Question

probability of getting 7 heads out of n coins is equal to probability of getting 8 heads out of n coins. Find probability of getting 3 heads out of these n coins

• A. 455/2^15
• B. 455/2^8
• C. 455/2^7
• D. 1/2^15

Answer 1

Answer: (A)

455/2^15

Answer 2

Given that the probability of getting 7 heads out of $n$ coins is equal to the probability of getting 8 heads out of $n$ coins. For a fair coin, the probability of getting $k$ heads in $n$ tosses is given by the binomial probability formula: $P(k \text{ heads}) = \binom{n}{k} p^k (1-p)^{n-k}$ Assuming a fair coin, $p = 1/2$, so $P(k \text{ heads}) = \binom{n}{k} (1/2)^k (1/2)^{n-k} = \binom{n}{k} (1/2)^n$.

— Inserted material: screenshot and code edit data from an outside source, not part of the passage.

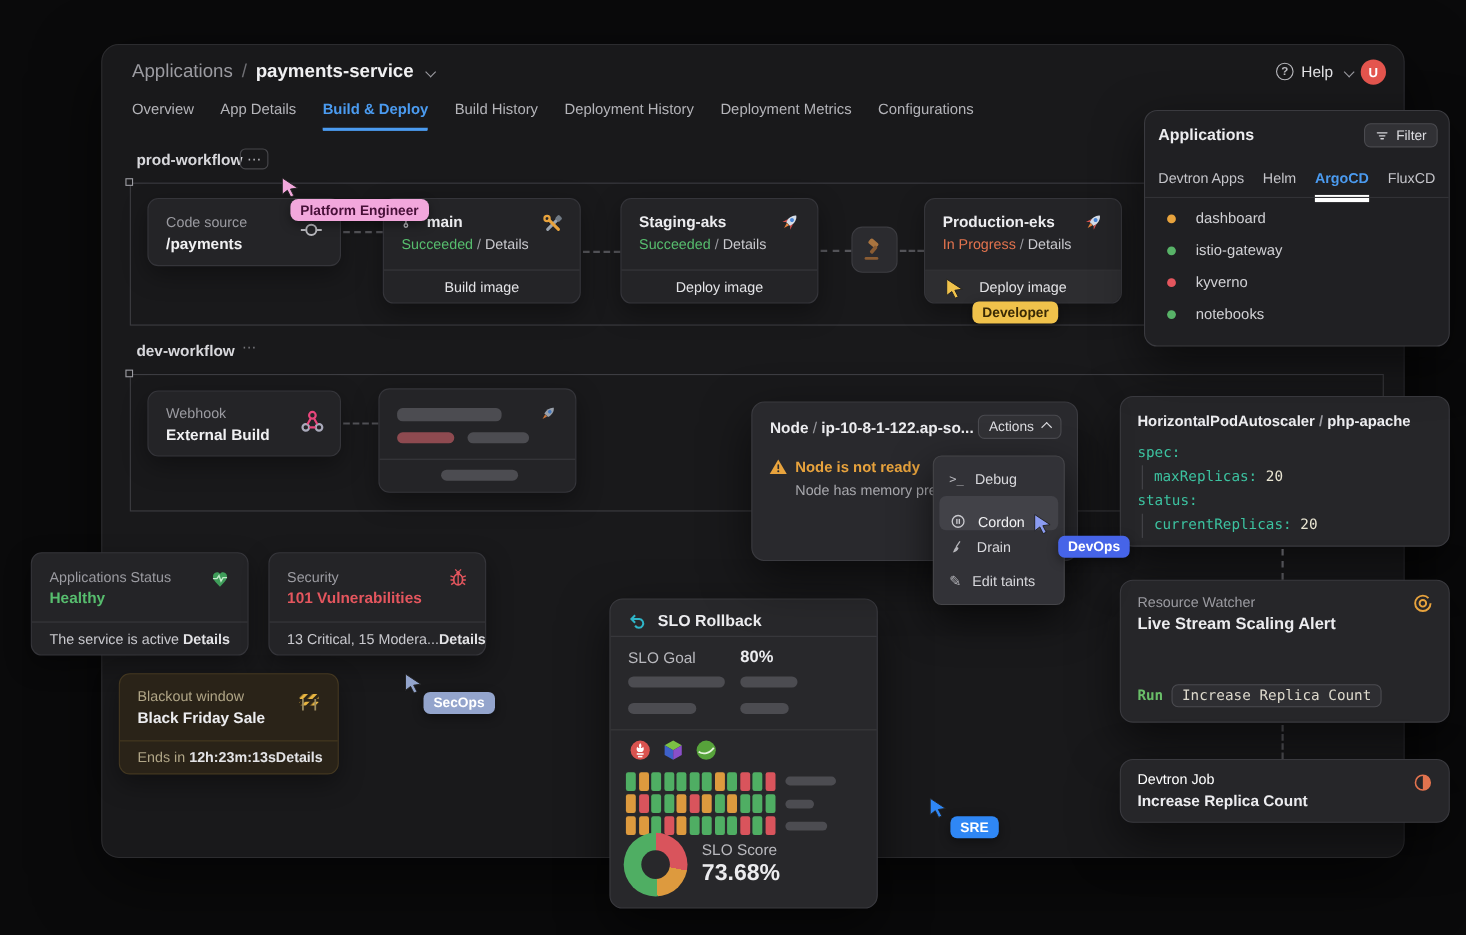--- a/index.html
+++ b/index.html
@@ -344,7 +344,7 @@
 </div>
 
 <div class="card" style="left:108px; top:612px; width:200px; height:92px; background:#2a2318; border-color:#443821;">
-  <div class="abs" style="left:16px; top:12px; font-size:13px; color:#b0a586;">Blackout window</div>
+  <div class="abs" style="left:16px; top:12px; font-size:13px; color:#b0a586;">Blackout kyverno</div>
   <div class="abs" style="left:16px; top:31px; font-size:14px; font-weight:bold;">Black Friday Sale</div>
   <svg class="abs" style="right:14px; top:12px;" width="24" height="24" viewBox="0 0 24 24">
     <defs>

We are given: $P(7 \text{ heads}) = P(8 \text{ heads})$ $\binom{n}{7} (1/2)^n = \binom{n}{8} (1/2)^n$

Since $(1/2)^n$ is a common factor and is non-zero, we can cancel it out: $\binom{n}{7} = \binom{n}{8}$

Using the property of binomial coefficients that if $\binom{n}{a} = \binom{n}{b}$ and $a \neq b$, then $n = a+b$. Here, $a=7$ and $b=8$. So, $n = 7 + 8 = 15$.

Now we need to find the probability of getting 3 heads out of these $n=15$ coins. $P(3 \text{ heads}) = \binom{15}{3} (1/2)^{15}$

Calculate the binomial coefficient $\binom{15}{3}$: $\binom{15}{3} = \frac{15!}{3!(15-3)!} = \frac{15!}{3!12!} = \frac{15 \times 14 \times 13}{3 \times 2 \times 1}$ $\binom{15}{3} = \frac{15}{3} \times \frac{14}{2} \times 13 = 5 \times 7 \times 13 = 455$.

Therefore, the probability of getting 3 heads out of 15 coins is: $P(3 \text{ heads}) = 455 \times (1/2)^{15} = \frac{455}{2^{15}}$.